Les pénuries à répétition de médicaments inquiètent de plus en plus les Québécois qui sont déjà très désabusés devant l'état général à notre système de santé. Depuis 2003, nous allons de crise en crise sans constater d'améliorations majeures, malgré toutes les promesses du gouvernement libéral. L'actuelle pénurie de médicaments en est un autre exemple que nous aurions pu éviter. Malheureusement, le gouvernement n'a pas su la prévenir et elle frappe aujourd'hui nos hôpitaux, ce qui représente un risque inacceptable pour de nombreux patients. Nous ne pouvons tolérer que 80 interventions aient été annulées en Outaouais pour la seule semaine dernière. Ce qui est d'autant plus inquiétant, c'est l'absence de réaction du ministre de la Santé.
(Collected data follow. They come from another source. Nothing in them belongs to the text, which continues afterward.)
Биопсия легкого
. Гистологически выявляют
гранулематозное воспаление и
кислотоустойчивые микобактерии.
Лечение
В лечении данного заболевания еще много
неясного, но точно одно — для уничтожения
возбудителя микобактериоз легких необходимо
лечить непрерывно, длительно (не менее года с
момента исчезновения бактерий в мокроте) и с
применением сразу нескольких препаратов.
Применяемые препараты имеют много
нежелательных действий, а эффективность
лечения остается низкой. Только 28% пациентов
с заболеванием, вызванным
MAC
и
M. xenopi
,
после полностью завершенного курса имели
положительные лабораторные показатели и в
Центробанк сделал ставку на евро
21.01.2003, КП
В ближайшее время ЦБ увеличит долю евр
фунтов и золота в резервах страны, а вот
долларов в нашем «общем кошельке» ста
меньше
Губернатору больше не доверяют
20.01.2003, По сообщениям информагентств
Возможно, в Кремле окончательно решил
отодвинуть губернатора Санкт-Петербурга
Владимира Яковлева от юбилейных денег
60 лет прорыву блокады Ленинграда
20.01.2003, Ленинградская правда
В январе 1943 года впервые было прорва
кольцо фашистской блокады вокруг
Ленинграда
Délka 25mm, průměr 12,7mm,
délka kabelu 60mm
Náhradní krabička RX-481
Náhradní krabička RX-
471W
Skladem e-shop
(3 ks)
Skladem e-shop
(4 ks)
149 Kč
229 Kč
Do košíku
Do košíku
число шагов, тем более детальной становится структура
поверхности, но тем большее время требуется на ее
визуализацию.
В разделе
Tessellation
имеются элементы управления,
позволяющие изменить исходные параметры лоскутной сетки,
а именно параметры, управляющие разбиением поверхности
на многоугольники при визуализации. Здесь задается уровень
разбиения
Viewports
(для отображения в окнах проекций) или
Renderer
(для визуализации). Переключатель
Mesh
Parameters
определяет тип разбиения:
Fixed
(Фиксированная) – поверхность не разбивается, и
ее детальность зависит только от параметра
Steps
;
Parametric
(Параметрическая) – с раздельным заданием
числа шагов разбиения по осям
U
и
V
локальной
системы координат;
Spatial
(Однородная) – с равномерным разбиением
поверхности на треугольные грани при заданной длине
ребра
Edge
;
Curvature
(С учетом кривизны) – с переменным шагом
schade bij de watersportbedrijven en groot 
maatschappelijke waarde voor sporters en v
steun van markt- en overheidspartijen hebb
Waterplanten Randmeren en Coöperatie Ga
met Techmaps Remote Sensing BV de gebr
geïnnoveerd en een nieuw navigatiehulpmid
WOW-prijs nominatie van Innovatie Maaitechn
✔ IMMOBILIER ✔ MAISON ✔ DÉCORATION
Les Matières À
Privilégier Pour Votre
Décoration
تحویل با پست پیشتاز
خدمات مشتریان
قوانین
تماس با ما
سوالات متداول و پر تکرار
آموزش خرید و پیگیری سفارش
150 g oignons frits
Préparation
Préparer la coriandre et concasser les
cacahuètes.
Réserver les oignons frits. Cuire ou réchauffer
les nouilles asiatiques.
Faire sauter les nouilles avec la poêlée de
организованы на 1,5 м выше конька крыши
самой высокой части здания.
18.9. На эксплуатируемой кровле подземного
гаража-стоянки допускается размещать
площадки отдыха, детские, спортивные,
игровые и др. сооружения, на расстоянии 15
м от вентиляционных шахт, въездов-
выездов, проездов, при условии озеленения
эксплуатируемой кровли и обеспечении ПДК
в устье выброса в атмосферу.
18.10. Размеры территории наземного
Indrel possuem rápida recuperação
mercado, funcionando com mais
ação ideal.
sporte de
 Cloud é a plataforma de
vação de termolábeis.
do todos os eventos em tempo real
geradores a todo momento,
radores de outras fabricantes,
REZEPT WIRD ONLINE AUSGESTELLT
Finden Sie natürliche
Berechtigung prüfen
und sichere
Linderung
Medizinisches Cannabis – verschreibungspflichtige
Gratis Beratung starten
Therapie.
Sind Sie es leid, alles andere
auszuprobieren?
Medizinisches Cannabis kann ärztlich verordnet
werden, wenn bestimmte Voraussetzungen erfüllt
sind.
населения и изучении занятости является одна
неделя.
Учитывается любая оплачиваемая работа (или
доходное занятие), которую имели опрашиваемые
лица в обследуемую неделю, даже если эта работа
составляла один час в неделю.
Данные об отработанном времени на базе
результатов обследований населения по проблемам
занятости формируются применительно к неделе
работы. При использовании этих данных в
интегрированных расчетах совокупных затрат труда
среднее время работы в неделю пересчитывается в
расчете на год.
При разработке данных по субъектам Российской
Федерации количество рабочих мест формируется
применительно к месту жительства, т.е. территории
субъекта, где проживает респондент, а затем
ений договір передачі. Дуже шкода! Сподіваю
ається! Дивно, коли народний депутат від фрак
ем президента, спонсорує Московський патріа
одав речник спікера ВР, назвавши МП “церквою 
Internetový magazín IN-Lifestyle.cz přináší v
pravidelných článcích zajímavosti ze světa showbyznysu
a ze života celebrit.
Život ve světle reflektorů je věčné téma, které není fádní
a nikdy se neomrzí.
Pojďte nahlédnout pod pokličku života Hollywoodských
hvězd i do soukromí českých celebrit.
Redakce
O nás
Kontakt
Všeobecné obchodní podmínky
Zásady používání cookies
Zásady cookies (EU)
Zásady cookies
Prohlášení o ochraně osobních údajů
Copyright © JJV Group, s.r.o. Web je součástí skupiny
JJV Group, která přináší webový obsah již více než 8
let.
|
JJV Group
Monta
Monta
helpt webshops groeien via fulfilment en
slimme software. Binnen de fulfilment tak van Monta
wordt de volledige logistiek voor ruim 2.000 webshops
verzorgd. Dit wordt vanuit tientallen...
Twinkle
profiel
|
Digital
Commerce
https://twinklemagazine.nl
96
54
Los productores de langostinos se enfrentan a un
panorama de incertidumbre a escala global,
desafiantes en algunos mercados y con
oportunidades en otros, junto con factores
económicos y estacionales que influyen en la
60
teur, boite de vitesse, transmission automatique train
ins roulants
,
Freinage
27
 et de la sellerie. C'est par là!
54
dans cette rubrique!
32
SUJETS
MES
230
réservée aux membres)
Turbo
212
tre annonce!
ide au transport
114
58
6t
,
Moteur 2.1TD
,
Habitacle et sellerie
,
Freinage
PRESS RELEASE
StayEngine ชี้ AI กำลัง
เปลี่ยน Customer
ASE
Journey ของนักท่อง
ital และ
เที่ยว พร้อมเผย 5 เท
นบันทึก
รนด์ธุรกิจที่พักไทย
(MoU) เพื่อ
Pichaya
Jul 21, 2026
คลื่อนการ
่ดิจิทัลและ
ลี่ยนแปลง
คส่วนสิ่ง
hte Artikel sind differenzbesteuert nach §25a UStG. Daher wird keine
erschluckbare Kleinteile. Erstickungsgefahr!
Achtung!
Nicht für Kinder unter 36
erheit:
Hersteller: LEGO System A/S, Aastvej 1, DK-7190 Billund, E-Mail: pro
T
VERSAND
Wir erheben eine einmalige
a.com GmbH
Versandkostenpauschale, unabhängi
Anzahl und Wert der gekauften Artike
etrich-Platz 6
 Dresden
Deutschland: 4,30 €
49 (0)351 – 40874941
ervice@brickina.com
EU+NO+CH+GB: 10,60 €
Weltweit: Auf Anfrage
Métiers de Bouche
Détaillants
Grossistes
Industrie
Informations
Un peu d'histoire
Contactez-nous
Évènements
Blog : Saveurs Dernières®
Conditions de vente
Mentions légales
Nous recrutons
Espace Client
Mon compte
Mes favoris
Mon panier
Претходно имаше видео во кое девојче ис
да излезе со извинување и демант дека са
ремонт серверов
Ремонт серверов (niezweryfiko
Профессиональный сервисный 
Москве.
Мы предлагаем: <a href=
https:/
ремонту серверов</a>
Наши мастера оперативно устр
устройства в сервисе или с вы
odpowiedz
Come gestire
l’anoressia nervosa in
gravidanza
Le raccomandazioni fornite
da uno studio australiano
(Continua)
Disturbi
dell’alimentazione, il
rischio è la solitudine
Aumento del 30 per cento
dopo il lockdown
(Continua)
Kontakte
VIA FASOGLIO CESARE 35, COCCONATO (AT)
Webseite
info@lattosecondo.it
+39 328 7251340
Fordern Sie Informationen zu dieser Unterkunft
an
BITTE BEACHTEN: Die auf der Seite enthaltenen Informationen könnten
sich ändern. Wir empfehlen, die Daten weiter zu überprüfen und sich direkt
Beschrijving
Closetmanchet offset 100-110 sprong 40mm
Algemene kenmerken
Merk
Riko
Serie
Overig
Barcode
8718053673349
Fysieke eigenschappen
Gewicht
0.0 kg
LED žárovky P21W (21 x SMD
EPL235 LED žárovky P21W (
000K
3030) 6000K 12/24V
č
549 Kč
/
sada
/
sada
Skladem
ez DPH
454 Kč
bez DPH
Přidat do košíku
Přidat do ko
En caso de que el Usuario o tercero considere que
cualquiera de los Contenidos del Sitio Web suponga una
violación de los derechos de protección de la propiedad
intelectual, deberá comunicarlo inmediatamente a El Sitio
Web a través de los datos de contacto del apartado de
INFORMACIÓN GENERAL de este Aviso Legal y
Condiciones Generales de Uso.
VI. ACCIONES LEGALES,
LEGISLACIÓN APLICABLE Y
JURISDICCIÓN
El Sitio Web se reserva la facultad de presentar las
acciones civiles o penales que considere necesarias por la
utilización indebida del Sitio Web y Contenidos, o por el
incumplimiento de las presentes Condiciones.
Même s'il est au fait de la situation depuis un bon moment déjà, il ne semble pas prendre cette situation au sérieux. Dès aujourd'hui, il a le devoir de sortir de sa torpeur et de remédier rapidement au problème de pénurie en revoyant la façon d'octroyer les contrats d'approvisionnement afin d'éviter les monopoles. Nos hôpitaux doivent avoir un accès assuré aux médicaments en cas de problèmes d'approvisionnement chez un fabricant, au nom de la santé et du bien-être de nos patients.

photo archives La Voix de l'Est

François Bonnardel

Mélanie Dugré

Avocate.



LES OEUFS DANS LE MÊME PANIER



Bien sûr que la situation est préoccupante et c'est à se demander comment nos décideurs n'ont pu prévoir une telle crise. La réponse se cache probablement derrière une histoire de gros sous puisque le fait de confier les contrats d'approvisionnement à un seul fournisseur permet de réaliser d'importantes économies d'échelle. Si l'aspect financier est sans contredit une donnée importante en matière de relations contractuelles, l'argent ne devrait pas éclipser des considérations plus fondamentales comme la disponibilité et la circulation des produits. Les monopoles, toutes origines confondues, mais particulièrement ceux de nature privée, ont ceci d'insidieux qu'ils nous rendent dépendants et totalement à la merci des entreprises qui les détiennent et dont l'objectif principal est de faire des profits. Bien que la bonne foi des compagnies pharmaceutiques se présume, ces dernières ne sont pas à l'abri des embûches et des catastrophes. Le contexte actuel est non seulement inquiétant mais aussi dangereux pour des milliers de citoyens dont la santé, et parfois la survie, dépendent de médicaments dont la production est aujourd'hui sérieusement ralentie. La stabilité et la sérénité sociales étant menacées, il est impératif que les gouvernements et l'industrie pharmaceutique travaillent de concert afin d'élaborer des solutions durables qui permettront d'éviter que ce malheureux scénario se répète.